## Page text
The repentance I speak of is long after a sin has been committed and forgiven. It can be before or in memory of that sin and the desire never to go back to it.  It is brokenness over that sin. Too often Christian men and women confess their sins and then hope and wish the sinful desire and thoughts go away.  That is not genuine compunction for sin. We recognize that though we are Spirit led people we also have many “crooked ways” and “rough places”  that need to be straightened and smoothed out by the purifying work of the Spirit (Luke 3:5).  We are priests of the Lord (1 Pet. 2:9)  but we still need to be cleansed from presumptuous sins and secret faults (Ps 19:12-13) that lurk in the heart as latent evil.  God has not called us to live under the load of condemnation for sins that have been forgiven (Rom 8:1). He does not want us to beat our breasts asking for mercy already given and wallowing in guilt that has been washed away. Your sins are forgiven, dear brother and sister.  Trust in Christ and stand fast in his promises.  God says, “I will also save you from all your uncleannesses…that ye shall receive no more reproach.” (Ezek 36: 29-30).

## Problem 1
In the passage on repentance, which verse is cited for believers being priests of the Lord?
## Problem 2
Why does the passage on repentance say believers should not live under a load of condemnation? Answer in one to three sentences.
## Problem 3
How would you carry on the passage on repentance from its final sentence?

## Landmark coordinate records
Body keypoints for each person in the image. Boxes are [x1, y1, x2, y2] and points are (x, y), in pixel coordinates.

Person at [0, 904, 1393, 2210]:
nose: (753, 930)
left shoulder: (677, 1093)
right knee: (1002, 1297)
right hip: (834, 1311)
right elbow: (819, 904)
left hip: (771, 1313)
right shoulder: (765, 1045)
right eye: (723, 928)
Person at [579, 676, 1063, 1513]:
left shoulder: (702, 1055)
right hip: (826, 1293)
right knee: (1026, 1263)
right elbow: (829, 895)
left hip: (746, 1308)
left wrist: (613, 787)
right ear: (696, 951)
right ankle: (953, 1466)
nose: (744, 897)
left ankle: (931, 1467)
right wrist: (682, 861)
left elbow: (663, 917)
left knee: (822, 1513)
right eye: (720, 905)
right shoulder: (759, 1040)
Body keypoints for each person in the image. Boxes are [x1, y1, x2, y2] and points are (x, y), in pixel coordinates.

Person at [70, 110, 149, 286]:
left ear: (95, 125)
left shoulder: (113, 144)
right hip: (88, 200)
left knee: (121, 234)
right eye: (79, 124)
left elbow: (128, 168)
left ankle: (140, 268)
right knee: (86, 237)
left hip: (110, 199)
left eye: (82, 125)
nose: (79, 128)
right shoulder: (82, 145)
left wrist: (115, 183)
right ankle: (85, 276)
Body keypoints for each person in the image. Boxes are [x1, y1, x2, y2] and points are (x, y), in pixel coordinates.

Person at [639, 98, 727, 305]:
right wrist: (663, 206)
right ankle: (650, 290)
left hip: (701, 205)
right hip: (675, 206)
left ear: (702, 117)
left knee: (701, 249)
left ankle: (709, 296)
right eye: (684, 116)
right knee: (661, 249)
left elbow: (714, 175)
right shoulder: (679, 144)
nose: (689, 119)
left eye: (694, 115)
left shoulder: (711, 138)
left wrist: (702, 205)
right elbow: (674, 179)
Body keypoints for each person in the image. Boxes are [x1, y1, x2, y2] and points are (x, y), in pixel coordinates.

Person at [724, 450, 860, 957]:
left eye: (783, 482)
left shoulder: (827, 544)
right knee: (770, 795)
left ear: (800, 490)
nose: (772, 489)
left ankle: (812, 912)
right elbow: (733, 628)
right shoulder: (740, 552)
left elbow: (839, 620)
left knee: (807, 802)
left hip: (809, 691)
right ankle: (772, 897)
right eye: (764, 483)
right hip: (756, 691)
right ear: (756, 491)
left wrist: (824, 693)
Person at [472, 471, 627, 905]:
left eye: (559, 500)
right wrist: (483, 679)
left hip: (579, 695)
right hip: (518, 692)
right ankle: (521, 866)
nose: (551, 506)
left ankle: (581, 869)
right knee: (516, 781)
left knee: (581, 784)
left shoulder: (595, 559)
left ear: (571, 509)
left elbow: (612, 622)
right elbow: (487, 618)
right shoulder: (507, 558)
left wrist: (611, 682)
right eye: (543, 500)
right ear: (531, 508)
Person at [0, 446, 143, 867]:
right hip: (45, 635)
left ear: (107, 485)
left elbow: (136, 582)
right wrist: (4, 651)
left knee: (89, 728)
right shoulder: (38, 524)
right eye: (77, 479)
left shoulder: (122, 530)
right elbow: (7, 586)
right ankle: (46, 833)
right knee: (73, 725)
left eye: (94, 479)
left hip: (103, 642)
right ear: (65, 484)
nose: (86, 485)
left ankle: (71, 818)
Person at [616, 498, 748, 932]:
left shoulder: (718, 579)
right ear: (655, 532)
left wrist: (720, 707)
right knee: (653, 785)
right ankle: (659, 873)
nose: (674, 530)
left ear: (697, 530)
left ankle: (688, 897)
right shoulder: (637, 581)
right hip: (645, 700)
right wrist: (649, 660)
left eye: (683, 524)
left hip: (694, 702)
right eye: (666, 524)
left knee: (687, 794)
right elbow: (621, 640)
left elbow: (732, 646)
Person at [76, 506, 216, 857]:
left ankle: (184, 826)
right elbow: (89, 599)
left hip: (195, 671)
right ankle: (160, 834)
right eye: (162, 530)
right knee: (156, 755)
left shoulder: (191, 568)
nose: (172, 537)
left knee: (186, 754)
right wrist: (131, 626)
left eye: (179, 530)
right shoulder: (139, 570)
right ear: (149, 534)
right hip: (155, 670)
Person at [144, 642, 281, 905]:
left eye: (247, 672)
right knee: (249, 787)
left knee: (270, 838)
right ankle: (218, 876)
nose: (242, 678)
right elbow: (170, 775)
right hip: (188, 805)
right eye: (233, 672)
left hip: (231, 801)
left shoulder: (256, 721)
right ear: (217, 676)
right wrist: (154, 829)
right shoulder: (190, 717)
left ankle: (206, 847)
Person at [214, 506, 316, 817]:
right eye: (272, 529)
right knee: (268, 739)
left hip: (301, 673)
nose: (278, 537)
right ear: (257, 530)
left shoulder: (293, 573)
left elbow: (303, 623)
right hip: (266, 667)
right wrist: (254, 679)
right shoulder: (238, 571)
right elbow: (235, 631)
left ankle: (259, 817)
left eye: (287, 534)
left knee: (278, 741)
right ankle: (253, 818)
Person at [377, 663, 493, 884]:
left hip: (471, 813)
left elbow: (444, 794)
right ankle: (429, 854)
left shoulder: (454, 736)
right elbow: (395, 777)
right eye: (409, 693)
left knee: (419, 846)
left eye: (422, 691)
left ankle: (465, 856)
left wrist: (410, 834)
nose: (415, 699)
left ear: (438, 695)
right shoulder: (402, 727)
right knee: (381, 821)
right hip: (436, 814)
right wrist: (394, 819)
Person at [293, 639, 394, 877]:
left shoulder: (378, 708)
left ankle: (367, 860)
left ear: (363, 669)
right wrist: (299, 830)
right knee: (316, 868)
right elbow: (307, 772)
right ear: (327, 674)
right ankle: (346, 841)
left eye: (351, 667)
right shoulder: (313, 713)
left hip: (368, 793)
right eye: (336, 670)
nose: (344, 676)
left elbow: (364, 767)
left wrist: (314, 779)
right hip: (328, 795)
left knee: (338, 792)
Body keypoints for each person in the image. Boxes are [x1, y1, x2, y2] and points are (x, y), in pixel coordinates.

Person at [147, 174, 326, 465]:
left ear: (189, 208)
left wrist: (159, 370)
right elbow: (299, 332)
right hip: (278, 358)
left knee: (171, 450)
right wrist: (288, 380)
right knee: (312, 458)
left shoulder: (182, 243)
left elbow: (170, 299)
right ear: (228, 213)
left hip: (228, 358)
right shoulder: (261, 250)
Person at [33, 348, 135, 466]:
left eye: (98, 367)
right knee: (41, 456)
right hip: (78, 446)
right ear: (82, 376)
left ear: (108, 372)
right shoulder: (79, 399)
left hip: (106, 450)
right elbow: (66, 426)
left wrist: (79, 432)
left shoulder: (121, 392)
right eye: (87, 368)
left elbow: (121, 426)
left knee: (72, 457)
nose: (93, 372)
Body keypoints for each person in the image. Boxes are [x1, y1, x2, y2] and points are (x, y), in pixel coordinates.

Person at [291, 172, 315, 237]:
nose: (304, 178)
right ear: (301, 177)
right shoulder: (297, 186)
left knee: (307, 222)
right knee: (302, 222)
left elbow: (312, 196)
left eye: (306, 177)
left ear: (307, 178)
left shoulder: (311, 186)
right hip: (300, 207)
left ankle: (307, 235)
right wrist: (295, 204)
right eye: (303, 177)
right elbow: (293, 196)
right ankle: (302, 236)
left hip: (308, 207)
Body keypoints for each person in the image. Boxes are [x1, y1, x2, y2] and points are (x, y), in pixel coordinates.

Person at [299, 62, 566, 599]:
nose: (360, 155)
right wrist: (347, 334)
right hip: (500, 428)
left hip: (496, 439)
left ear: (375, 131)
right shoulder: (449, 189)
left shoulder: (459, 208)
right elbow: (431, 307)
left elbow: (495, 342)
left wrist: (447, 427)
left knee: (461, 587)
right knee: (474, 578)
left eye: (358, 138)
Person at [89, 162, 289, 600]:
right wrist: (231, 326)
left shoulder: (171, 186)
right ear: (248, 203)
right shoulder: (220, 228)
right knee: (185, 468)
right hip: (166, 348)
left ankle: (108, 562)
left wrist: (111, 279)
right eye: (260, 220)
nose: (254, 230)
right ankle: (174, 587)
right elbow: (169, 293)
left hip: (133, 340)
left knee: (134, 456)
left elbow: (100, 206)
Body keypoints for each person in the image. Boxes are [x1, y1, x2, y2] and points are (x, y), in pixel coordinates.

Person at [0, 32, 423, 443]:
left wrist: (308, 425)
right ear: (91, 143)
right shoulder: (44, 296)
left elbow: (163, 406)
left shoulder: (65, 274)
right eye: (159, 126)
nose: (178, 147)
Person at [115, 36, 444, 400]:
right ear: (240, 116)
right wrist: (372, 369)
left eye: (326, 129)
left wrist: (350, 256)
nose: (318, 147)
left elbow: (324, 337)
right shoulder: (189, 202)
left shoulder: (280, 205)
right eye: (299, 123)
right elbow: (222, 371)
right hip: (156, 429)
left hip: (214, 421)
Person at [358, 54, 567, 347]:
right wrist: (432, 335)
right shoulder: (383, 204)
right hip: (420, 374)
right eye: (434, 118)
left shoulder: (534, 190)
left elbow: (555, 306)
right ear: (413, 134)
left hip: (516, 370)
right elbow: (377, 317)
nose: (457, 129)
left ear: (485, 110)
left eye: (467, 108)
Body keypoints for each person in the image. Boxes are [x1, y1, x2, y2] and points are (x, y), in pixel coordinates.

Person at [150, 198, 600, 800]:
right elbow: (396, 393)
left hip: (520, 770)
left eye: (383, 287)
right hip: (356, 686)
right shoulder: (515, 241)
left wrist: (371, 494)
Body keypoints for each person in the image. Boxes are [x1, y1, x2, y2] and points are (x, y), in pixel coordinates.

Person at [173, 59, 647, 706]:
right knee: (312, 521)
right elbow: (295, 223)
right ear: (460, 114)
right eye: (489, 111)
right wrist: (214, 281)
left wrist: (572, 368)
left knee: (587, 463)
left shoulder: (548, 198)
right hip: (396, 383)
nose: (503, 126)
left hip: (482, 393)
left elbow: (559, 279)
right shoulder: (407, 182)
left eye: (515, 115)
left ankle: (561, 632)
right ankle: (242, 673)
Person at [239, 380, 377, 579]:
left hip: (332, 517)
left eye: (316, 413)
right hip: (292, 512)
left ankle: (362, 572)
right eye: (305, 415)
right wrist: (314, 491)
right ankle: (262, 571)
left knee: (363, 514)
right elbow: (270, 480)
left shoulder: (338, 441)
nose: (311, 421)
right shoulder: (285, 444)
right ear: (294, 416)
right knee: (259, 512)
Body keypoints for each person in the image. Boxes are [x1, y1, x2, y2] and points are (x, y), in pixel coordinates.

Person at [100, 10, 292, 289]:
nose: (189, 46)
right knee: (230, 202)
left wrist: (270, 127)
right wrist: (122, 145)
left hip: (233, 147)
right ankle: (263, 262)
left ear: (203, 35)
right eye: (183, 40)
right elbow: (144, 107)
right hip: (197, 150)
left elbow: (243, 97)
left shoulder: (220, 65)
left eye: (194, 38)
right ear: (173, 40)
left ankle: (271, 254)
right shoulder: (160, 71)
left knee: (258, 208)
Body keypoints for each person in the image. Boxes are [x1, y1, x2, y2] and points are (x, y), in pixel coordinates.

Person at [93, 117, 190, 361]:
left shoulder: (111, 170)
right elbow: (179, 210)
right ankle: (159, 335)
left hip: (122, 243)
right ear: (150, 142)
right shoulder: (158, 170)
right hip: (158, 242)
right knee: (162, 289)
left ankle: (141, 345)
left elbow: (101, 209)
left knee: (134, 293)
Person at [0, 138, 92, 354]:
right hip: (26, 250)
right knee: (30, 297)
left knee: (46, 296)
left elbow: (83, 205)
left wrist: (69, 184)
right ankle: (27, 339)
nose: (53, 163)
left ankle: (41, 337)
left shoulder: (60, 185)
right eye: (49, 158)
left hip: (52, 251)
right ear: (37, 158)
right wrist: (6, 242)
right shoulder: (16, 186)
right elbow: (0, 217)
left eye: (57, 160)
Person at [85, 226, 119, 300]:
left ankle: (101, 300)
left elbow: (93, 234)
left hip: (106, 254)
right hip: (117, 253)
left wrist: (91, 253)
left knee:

## Final answer 1
1 Peter 2:9.

## Final answer 2
Their sins have already been forgiven (Rom 8:1), so the mercy they might beg for has already been given and the guilt they might wallow in has been washed away. God therefore calls them to trust in Christ and stand fast in his promises instead.

## Final answer 3
The psalmist cries out, “O that my ways were directed to keep thy statutes!”  He was praying,   Oh that the steps of my life were settled and steady keeping to the course you set.  This is a prayer from the psalmist that expresses strong emotion.  Adam Clarke paraphrases it saying, “Without thee I can do nothing; my soul is unstable and fickle; and it will continue weak and uncertain till thou strengthen and establish it.” (Clarke).  When we see our need to obey God’s law, we cry out to him because in our own strength we cannot obey him. The spirit is willing but the flesh is weak. So God answers our prayer and he gives us but James speaks of! I love this verse, “But he giveth more grace. Wherefore he saith, God resisteth the proud, but giveth grace unto the humble.” (James 4:6; Prov. 3:34; Job 22:29; Isa. 57:15).  Oh his grace is yours dear child of God. In our weakness he is strong! He gives greater grace as we humble ourselves in prayer.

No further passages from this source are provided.